» Source passage

Python Logging: A Stroll Through the Source Code

by Brad Solomon May 22, 2019 best-practices intermediate

The Python logging package is a a lightweight but extensible package for keeping better track of what your own code does. Using it gives you much more flexibility than just littering your code with superfluous print() calls.

However, Python’s logging package can be complicated in certain spots. Handlers, loggers, levels, namespaces, filters: it’s not easy to keep track of all of these pieces and how they interact.

One way to tie up the loose ends in your understanding of logging is to peek under the hood to its CPython source code. The Python code behind logging is concise and modular, and reading through it can help you get that aha moment.

This article is meant to complement the logging HOWTO document as well as Logging in Python, which is a walkthrough on how to use the package.

» Data section
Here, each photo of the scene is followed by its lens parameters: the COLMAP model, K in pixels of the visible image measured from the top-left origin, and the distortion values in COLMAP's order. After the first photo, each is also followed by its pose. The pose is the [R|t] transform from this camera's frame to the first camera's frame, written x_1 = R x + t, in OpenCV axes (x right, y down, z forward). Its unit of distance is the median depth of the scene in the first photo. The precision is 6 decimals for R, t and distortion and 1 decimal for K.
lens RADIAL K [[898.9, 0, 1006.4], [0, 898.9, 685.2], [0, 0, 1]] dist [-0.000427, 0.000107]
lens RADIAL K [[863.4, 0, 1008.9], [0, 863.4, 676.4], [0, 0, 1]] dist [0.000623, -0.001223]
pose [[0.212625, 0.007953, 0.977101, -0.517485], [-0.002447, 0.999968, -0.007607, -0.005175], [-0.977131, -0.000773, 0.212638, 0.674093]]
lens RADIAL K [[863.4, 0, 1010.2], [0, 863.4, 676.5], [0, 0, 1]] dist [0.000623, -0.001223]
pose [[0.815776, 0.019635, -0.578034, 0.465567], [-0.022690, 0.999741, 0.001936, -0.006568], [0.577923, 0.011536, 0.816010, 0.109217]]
...
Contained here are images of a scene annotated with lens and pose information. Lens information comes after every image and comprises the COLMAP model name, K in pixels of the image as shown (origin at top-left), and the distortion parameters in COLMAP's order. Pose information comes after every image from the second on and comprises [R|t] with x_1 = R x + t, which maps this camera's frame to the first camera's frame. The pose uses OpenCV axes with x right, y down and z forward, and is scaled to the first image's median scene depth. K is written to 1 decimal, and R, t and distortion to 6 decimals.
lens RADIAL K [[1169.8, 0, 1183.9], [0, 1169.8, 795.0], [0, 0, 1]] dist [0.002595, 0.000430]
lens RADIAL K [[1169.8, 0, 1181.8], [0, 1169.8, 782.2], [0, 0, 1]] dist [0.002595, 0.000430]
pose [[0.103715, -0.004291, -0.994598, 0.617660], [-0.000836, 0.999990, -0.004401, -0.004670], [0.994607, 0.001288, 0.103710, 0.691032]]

» Problem to work on
Reproduce the Python logging article above word for word, from its title to its last sentence.

» Solution below
Python Logging: A Stroll Through the Source Code

by Brad Solomon May 22, 2019 best-practices intermediate

The Python logging package is a a lightweight but extensible package for keeping better track of what your own code does. Using it gives you much more flexibility than just littering your code with superfluous print() calls.

However, Python’s logging package can be complicated in certain spots. Handlers, loggers, levels, namespaces, filters: it’s not easy to keep track of all of these pieces and how they interact.

One way to tie up the loose ends in your understanding of logging is to peek under the hood to its CPython source code. The Python code behind logging is concise and modular, and reading through it can help you get that aha moment.

This article is meant to complement the logging HOWTO document as well as Logging in Python, which is a walkthrough on how to use the package.